Here I sit at 2 minutes past midnight with a blank screen in front of me and no idea what to write about. Who is my target audience? Well, in a case like this – nobody I guess. It is highly unlikely that this article will appeal to anyone unless I can focus and get some direction. So, let me see where to go from here.
Blank Screen Syndrome
There are many theories and smart pieces of advice available on the web explaining what to do when you suffer from that dreaded writer’s block. Some of the classic problems are:
You cannot come up with an idea
Wow, sounds just like my situation. – I have absolutely no idea what to write, my screen is blank and I am deleting text as fast as I type it. This is where I am supposed to step back and write something trivial to get the ideas going again. Yeah, right. At 6 minutes past midnight my head is screaming for sleep and I am going cross-eyed. I should be off to bed, but I am determined to complete the assignment tonight.
All the ideas peter out
Oh yes, here we go again. Just when I thought I had a really cool idea all sorted out I lose interest or realise that no target audience in the world will be interested in it. Another idea dies a silent death only to be replaced by the next even crazier one. This is going to be a long night.
I have an outline but cannot expand on it
At last, things are starting to fall into place. My article has an outline, but whatever I try, the article will not stay on track. The outline is faulty and I do not know how to fix it without a major re-write. Worse still, I have two peaks in my article and I do not know how to get from one to the other. – Off to the bin we go.
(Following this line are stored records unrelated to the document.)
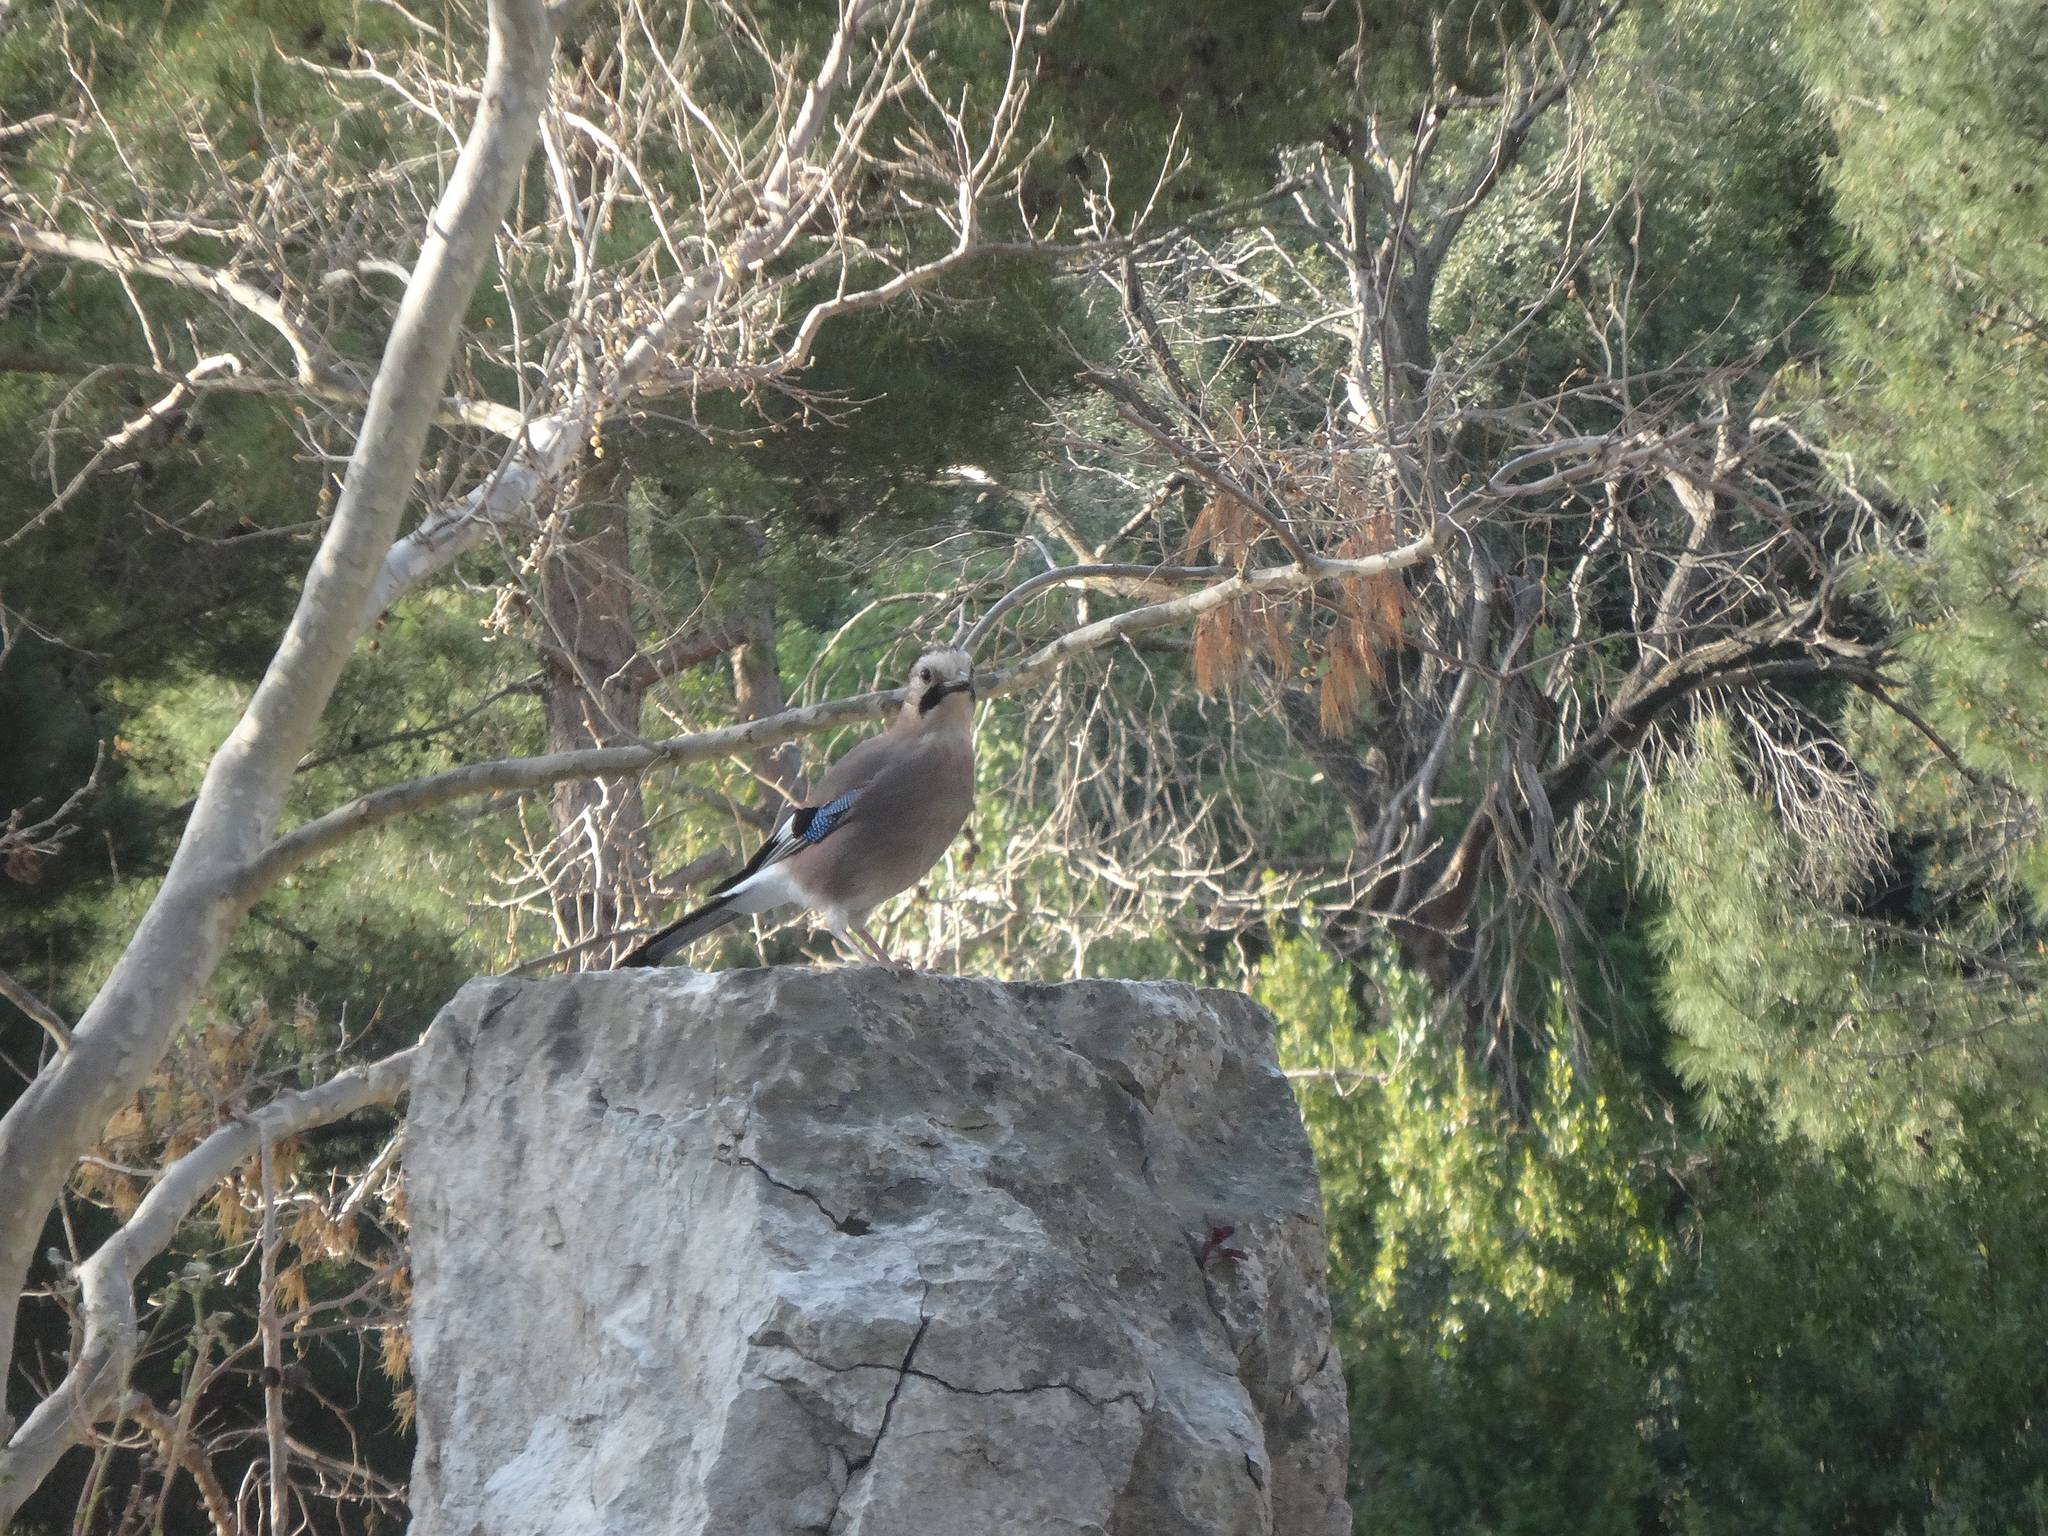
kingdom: Animalia
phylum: Chordata
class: Aves
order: Passeriformes
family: Corvidae
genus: Garrulus
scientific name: Garrulus glandarius
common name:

If nothing works on paper do some physical exercise
I read somewhere that physical exercise is a sure way to get fresh blood flowing to the brain and this may stimulate the creative juices. Well, I can go for a walk or hit the treadmill. However, neither option appeals to me right now. This is Africa and you do not go walking around alone at this time of the night, well not unless you have a death wish. That leaves the treadmill then. Hmm, this will be fun! I can just imagine the look on my daughters face after being woken by our rather noisy treadmill.
I found a very helpful diagram produced by New York Book Editors (www.nybookeditors.com) that explains how to solve this terrible problem and will make use of it in future. It is too late for me to salvage anything more constructive than I already have.